The bill increases transparency and enforcement to curb former officials' influence by hostile states and strengthen oversight, but it risks limiting post‑government careers, creating legal uncertainty, and slowing or politicizing timely foreign‑policy responses.
Americans benefit from reduced risk of foreign influence because Senate‑confirmed federal appointees are restricted from lobbying or otherwise influencing U.S. policy on behalf of hostile foreign governments after leaving office.
U.S. taxpayers gain stronger enforcement tools because criminal penalties create a clear deterrent and enforcement mechanism against former officials covertly influencing policy for adversary states.
Americans get more transparent congressional oversight of foreign‑policy designations because Congress must approve additions or removals from the State Department country list via a joint resolution, producing a clear public record.
All Americans could face reduced agility in U.S. foreign‑policy responses because requiring congressional enactment for each country‑list change can delay urgent diplomatic or national‑security actions and invite partisan blockages.
Former senior officials (and their families) may see reduced career opportunities and earnings because stricter post‑employment rules and potential criminal exposure limit private‑sector and foreign‑affairs work after government service.

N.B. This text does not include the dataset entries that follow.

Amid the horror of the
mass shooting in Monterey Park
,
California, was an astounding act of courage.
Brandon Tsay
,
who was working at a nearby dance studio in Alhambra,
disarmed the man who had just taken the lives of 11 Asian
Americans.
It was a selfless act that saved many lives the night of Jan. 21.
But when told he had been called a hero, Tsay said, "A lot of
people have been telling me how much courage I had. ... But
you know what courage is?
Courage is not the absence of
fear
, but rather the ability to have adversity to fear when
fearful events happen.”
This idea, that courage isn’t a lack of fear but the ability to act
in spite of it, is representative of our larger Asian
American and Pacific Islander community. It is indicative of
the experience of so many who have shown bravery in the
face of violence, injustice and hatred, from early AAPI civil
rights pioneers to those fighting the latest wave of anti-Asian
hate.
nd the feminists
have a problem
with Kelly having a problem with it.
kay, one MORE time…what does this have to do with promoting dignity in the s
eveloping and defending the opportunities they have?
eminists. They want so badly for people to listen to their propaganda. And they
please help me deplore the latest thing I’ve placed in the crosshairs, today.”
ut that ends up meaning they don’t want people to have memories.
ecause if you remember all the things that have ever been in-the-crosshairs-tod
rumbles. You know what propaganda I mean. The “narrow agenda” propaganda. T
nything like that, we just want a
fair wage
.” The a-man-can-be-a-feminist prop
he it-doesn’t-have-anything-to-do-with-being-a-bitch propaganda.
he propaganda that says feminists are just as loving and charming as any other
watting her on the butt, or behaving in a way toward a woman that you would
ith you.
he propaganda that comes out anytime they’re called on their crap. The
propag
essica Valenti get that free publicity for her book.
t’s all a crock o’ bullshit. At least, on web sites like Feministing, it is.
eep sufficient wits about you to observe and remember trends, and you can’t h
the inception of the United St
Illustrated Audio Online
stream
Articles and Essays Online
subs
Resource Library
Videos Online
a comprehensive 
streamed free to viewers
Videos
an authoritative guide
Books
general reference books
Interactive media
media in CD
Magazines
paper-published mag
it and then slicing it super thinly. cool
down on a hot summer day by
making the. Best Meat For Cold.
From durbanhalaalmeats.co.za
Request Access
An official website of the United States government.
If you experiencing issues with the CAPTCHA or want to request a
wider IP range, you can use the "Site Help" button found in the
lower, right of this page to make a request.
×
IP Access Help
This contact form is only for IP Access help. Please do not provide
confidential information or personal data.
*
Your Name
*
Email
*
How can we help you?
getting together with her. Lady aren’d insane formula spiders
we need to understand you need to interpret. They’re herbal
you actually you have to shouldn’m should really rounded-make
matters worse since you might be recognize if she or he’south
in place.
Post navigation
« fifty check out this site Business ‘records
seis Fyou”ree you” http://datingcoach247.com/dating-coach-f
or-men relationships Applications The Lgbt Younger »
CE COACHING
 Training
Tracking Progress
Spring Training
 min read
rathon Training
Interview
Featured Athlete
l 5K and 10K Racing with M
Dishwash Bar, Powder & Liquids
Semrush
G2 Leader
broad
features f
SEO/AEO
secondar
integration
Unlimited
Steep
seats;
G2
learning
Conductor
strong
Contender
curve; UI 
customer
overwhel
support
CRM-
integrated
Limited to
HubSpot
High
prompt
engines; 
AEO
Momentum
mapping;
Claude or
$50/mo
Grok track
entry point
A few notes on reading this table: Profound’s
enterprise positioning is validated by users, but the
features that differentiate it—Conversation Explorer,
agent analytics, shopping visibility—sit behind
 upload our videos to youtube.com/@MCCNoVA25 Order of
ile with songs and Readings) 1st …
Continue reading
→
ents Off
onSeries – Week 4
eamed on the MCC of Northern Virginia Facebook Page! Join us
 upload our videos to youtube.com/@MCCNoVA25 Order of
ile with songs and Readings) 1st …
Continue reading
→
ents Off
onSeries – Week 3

Appointees and contractors face legal uncertainty because ambiguous definitions of 'country of concern' and a list‑based approach could make it unclear what conduct is prohibited and risk inadvertent violations.
Based on analysis of 4 sections of legislative text.
Bars former Senate‑confirmed executive branch officials from representing or advising listed foreign governments to influence U.S. officials and creates a congressional approval process to change the country list.
Introduced June 18, 2025 by John Cornyn · Last progress April 22, 2026
Creates a new criminal ban on former Senate-confirmed executive‑branch officials from knowingly representing, aiding, or advising certain foreign governments (defined as “countries of concern”) before U.S. executive or legislative branch officers with intent to influence official decisions. It excludes ordinary legal representation giving legal advice, requires agencies to notify appointees at start and end of service, limits application to appointments made on or after enactment, delays coverage for countries later added to the list by 30 days, and sunsets the rule for new appointees five years after enactment while preserving liability for earlier conduct. Also establishes a formal two‑agency proposal and congressional approval process for adding or removing countries from the statutory “country of concern” list: the Secretary of State, consulting the Attorney General, may propose changes, but any change only takes effect if Congress passes a specially formatted joint resolution of approval that becomes law.